- Datos de origen
+ + + +
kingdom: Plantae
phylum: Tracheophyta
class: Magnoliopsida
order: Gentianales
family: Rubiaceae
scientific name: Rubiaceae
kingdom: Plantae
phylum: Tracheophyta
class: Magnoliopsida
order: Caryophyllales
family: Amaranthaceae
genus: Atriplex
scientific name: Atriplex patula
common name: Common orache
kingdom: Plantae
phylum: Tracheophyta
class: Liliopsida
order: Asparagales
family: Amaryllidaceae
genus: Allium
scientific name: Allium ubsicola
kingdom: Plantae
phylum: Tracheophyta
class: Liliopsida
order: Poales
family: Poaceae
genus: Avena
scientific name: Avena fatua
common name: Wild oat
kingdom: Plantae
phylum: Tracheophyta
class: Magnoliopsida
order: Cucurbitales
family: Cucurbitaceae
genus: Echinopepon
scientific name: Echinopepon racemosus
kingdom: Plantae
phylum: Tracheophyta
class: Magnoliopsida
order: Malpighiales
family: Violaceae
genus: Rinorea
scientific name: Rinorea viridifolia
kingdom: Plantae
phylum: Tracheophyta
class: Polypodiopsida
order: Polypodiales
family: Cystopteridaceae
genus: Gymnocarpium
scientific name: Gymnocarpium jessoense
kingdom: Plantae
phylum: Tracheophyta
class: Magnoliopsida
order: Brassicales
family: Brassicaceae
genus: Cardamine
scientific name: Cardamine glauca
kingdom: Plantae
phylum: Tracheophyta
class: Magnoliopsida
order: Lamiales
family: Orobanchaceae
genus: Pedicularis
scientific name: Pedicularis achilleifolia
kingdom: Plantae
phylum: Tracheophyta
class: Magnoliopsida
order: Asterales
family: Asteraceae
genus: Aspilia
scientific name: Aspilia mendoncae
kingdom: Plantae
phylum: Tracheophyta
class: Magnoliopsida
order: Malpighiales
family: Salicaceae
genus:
+ + + +
- Tarea planteada
Reescriba los datos desde el comienzo hasta la línea que contiene "genus: Echinopepon", ambas incluidas, sustituyendo "common name" por "vernacular name" y sin modificar nada más.

- Respuesta del ejercicio
kingdom: Plantae
phylum: Tracheophyta
class: Magnoliopsida
order: Gentianales
family: Rubiaceae
scientific name: Rubiaceae
kingdom: Plantae
phylum: Tracheophyta
class: Magnoliopsida
order: Caryophyllales
family: Amaranthaceae
genus: Atriplex
scientific name: Atriplex patula
vernacular name: Common orache
kingdom: Plantae
phylum: Tracheophyta
class: Liliopsida
order: Asparagales
family: Amaryllidaceae
genus: Allium
scientific name: Allium ubsicola
kingdom: Plantae
phylum: Tracheophyta
class: Liliopsida
order: Poales
family: Poaceae
genus: Avena
scientific name: Avena fatua
vernacular name: Wild oat
kingdom: Plantae
phylum: Tracheophyta
class: Magnoliopsida
order: Cucurbitales
family: Cucurbitaceae
genus: Echinopepon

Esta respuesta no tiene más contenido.